Recently I gave a talk about AI to an audience of mostly mathematicians. Several people in the audience were uncomfortable with using AI as a research tool. One of them asked the question, “Aren’t LLMs just a way for Big Tech companies to steal the work of generations of humans?” There is some validity to this, but the real story is complicated. The earliest version of ChaGPT was terrible at mathematics, even though it was likely trained on all of the papers posted to the arXiv preprint server. Pretraining on lots of previous mathematics just wasn’t enough to imbue it with any mathematical prowess. However, within the past year LLMs have gotten a lot better, primarily because Reinforcement Learning (“with verifiable rewards”) has been added to their training procedure. With this technique pre-trained LLMs improve their mathematical abilities by exploring problem spaces on their own and learning from experience. In other words, newer AI systems are gaining the ability to move beyond the distribution defined by their training data: they are now showing signs of Transformational Creativity.

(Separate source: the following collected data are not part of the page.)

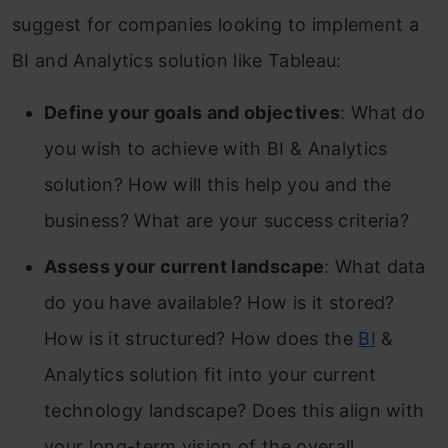
suggest for companies looking to implement a
BI and Analytics solution like Tableau:
Define your goals and objectives
: What do
you wish to achieve with BI & Analytics
solution? How will this help you and the
business? What are your success criteria?
Assess your current landscape
: What data
do you have available? How is it stored?
How is it structured? How does the
BI
&
Analytics solution fit into your current
technology landscape? Does this align with
your long-term vision of the overall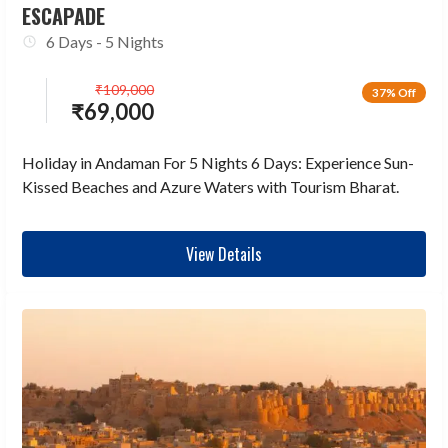
ESCAPADE
6 Days - 5 Nights
₹
109,000
37% Off
₹
69,000
Holiday in Andaman For 5 Nights 6 Days: Experience Sun-
Kissed Beaches and Azure Waters with Tourism Bharat.
View Details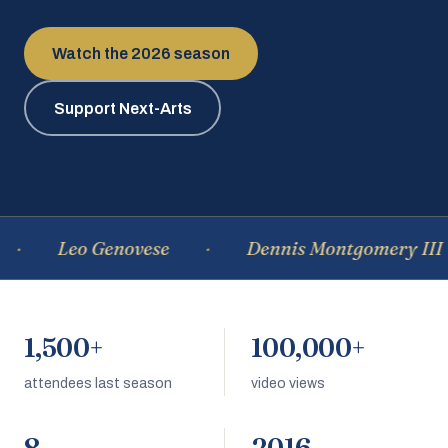
Watch the 2026 season
Support Next-Arts
Leo Genovese
Dennis Montgomery III
1,500+
100,000+
attendees last season
video views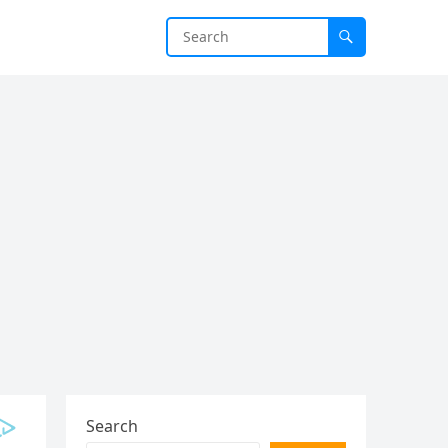
Search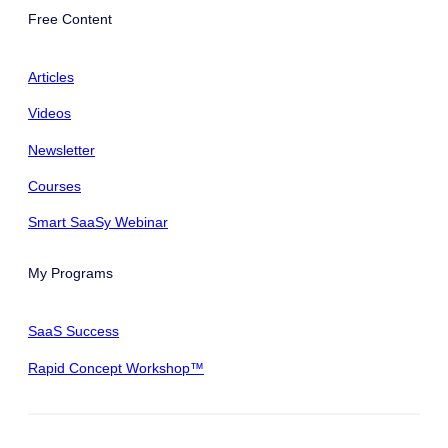
Free Content
Articles
Videos
Newsletter
Courses
Smart SaaSy Webinar
My Programs
SaaS Success
Rapid Concept Workshop™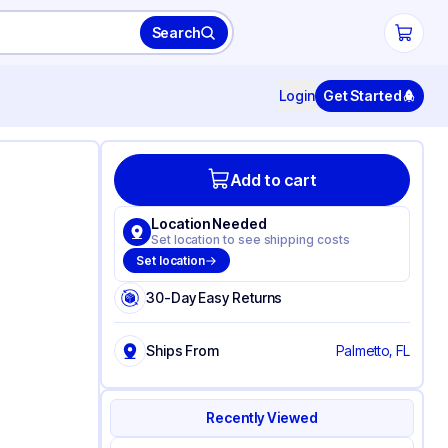
Search
Login
Get Started
Add to cart
Location Needed
Set location to see shipping costs
Set location
30-Day Easy Returns
Ships From
Palmetto, FL
Recently Viewed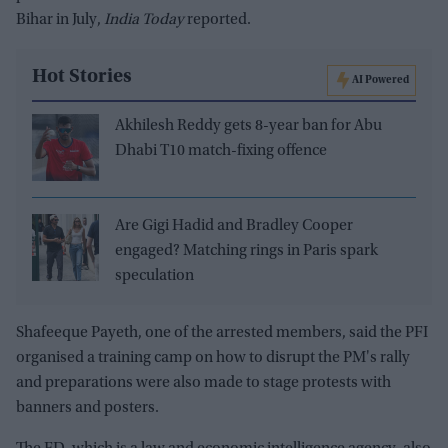
Bihar in July,
India Today
reported.
Hot Stories
AI Powered
Akhilesh Reddy gets 8-year ban for Abu
Dhabi T10 match-fixing offence
Are Gigi Hadid and Bradley Cooper
engaged? Matching rings in Paris spark
speculation
Shafeeque Payeth, one of the arrested members, said the PFI
organised a training camp on how to disrupt the PM's rally
and preparations were also made to stage protests with
banners and posters.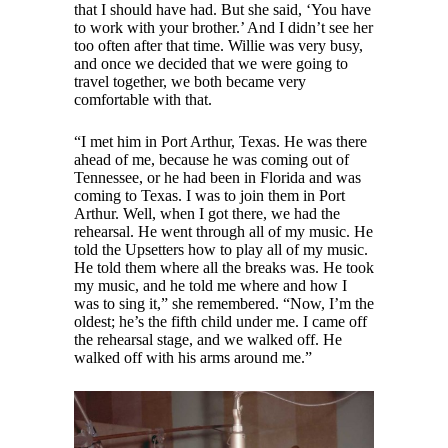
that I should have had. But she said, ‘You have
to work with your brother.’ And I didn’t see her
too often after that time. Willie was very busy,
and once we decided that we were going to
travel together, we both became very
comfortable with that.
“I met him in Port Arthur, Texas. He was there
ahead of me, because he was coming out of
Tennessee, or he had been in Florida and was
coming to Texas. I was to join them in Port
Arthur. Well, when I got there, we had the
rehearsal. He went through all of my music. He
told the Upsetters how to play all of my music.
He told them where all the breaks was. He took
my music, and he told me where and how I
was to sing it,” she remembered. “Now, I’m the
oldest; he’s the fifth child under me. I came off
the rehearsal stage, and we walked off. He
walked off with his arms around me.”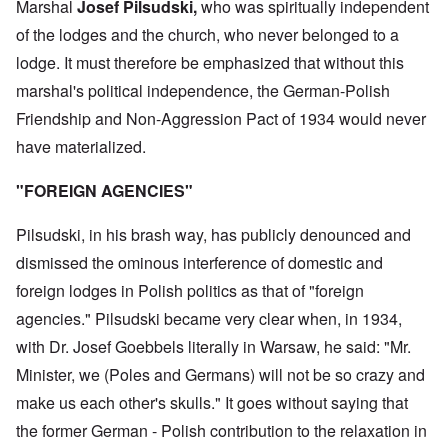
Marshal
Josef Pilsudski,
who was spiritually independent
of the lodges and the church, who never belonged to a
lodge. It must therefore be emphasized that without this
marshal's political independence, the German-Polish
Friendship and Non-Aggression Pact of 1934 would never
have materialized.
"FOREIGN AGENCIES"
Pilsudski, in his brash way, has publicly denounced and
dismissed the ominous interference of domestic and
foreign lodges in Polish politics as that of "foreign
agencies." Pilsudski became very clear when, in 1934,
with Dr. Josef Goebbels literally in Warsaw, he said: "Mr.
Minister, we (Poles and Germans) will not be so crazy and
make us each other's skulls." It goes without saying that
the former German - Polish contribution to the relaxation in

Going back to the title of my original post, “Can LLMs be creative?”, I think Melissa is right. LLMs have exhibited the ability to produce novel results since their inception. However, that ability is only evidence of some kinds of creativity. For LLMs to move beyond that, AI engineers have had to introduce new training techniques. It’s only been within the last year that those algorithmic improvements have been applied successfully, and we are only just beginning to see what that added ability can create.